§ Set exercise: Begin at the first of the rows and stop after the line containing "Identify the document". Write those lines out again with "Rendered" swapped for "Displayed", change nothing else, and leave out the pictures.

--- begin ---

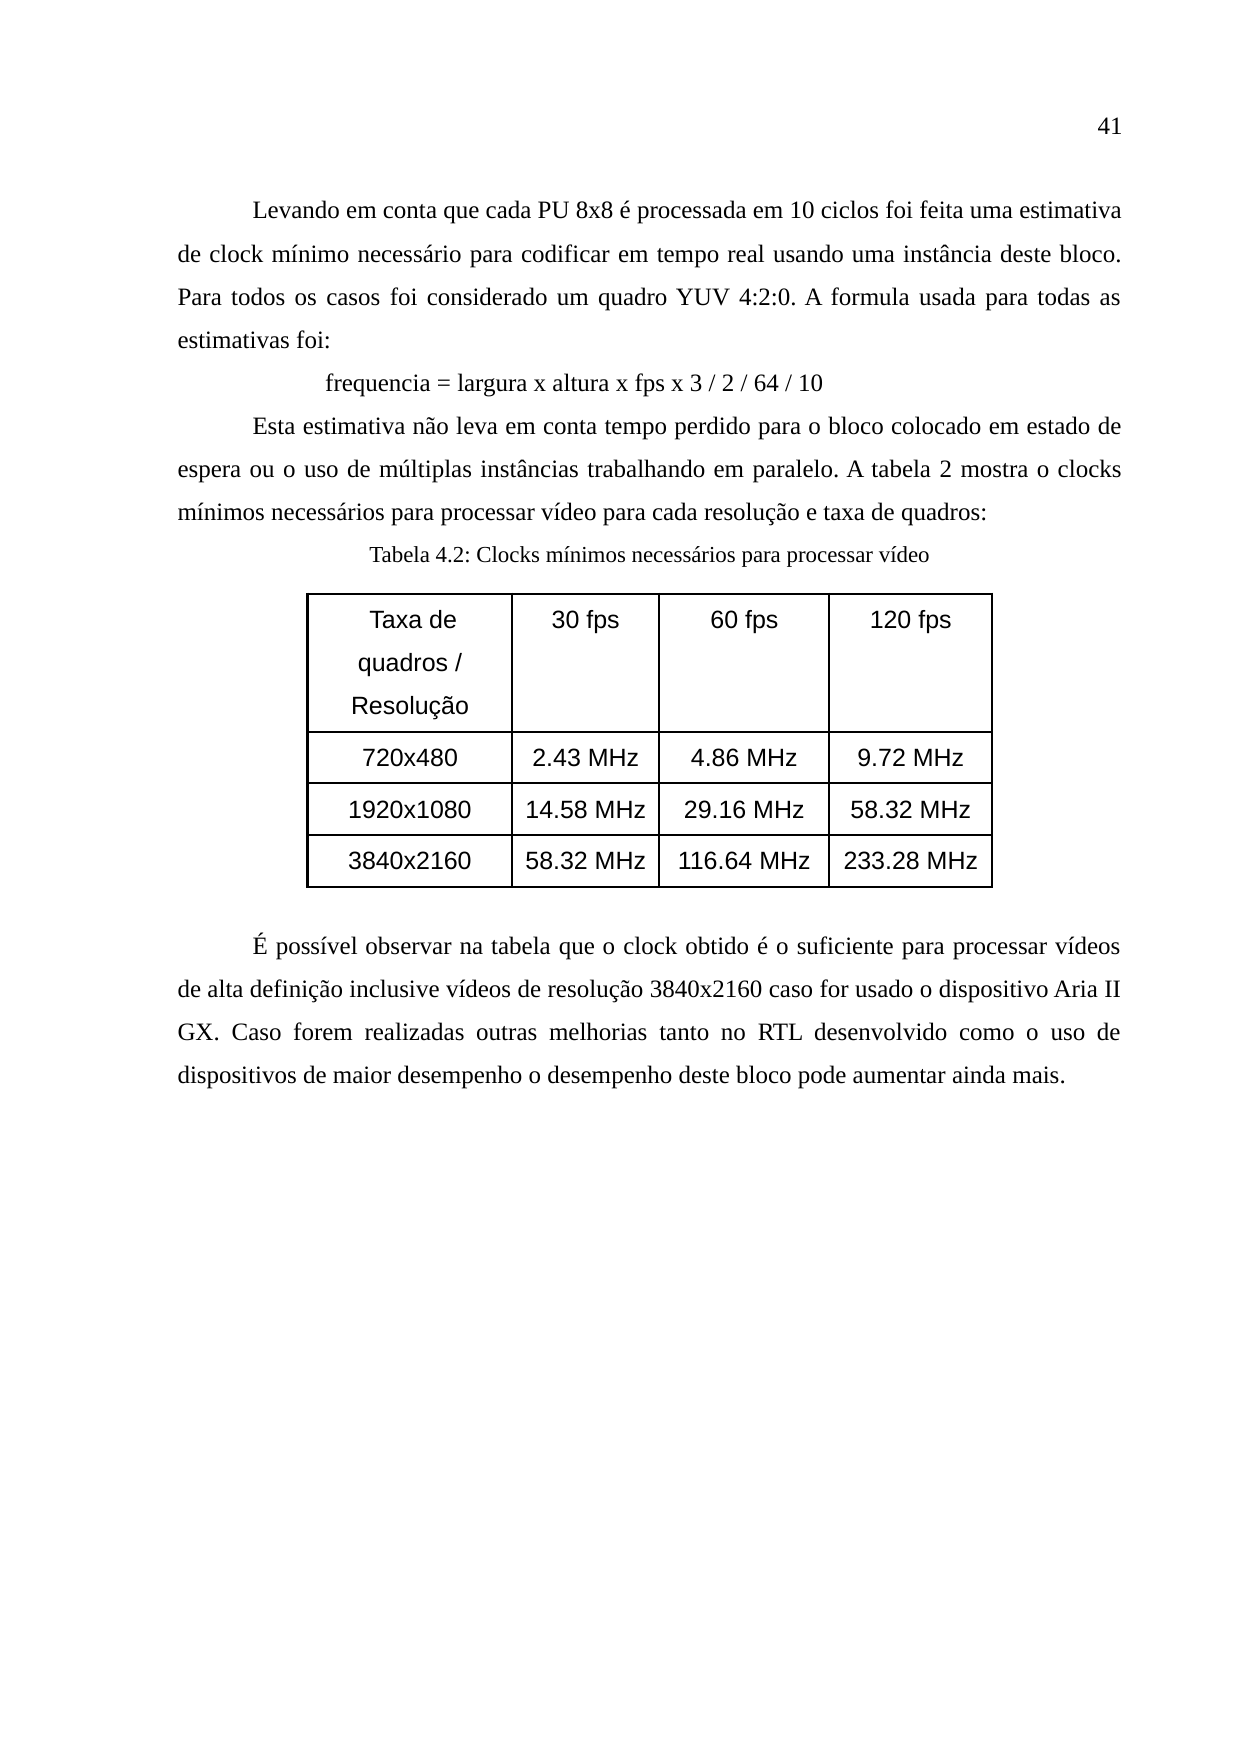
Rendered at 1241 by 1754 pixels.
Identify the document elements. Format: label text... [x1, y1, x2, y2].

table_cell 58.32 MHz [830, 784, 991, 834]
table_cell 14.58 MHz [513, 784, 658, 834]
table_cell 1920x1080 [309, 784, 511, 834]
table_cell 58.32 MHz [513, 836, 658, 886]
table_header 120 fps [830, 595, 991, 731]
table_cell 3840x2160 [309, 836, 511, 886]
table_cell 720x480 [309, 733, 511, 782]
table_cell 116.64 MHz [660, 836, 828, 886]
text Levando em conta que cada PU 8x8 é processada em 10 ciclos foi feita uma estimativa de clock mínimo necessário para codificar em tempo real usando uma instância deste bloco. Para todos os casos foi considerado um quadro YUV 4:2:0. A formula usada para todas as estimativas foi: [177, 196, 1122, 354]
table_cell 9.72 MHz [830, 733, 991, 782]
text Tabela 4.2: Clocks mínimos necessários para processar vídeo [177, 541, 1122, 567]
table_header 60 fps [660, 595, 828, 731]
text É possível observar na tabela que o clock obtido é o suficiente para processar vídeos de alta definição inclusive vídeos de resolução 3840x2160 caso for usado o dispositivo Aria II GX. Caso forem realizadas outras melhorias tanto no RTL desenvolvido como o uso de dispositivos de maior desempenho o desempenho deste bloco pode aumentar ainda mais. [177, 931, 1122, 1089]
table_cell 233.28 MHz [830, 836, 991, 886]
table_header Taxa de quadros / Resolução [309, 595, 511, 731]
table_header 30 fps [513, 595, 658, 731]
table_cell 2.43 MHz [513, 733, 658, 782]
text frequencia = largura x altura x fps x 3 / 2 / 64 / 10 [177, 368, 1122, 397]
table_cell 29.16 MHz [660, 784, 828, 834]
text Esta estimativa não leva em conta tempo perdido para o bloco colocado em estado de espera ou o uso de múltiplas instâncias trabalhando em paralelo. A tabela 2 mostra o clocks mínimos necessários para processar vídeo para cada resolução e taxa de quadros: [177, 411, 1122, 526]
table_cell 4.86 MHz [660, 733, 828, 782]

--- end ---

§ Answer to this problem:
Displayed at 1241 by 1754 pixels.
Identify the document elements. Format: label text... [x1, y1, x2, y2].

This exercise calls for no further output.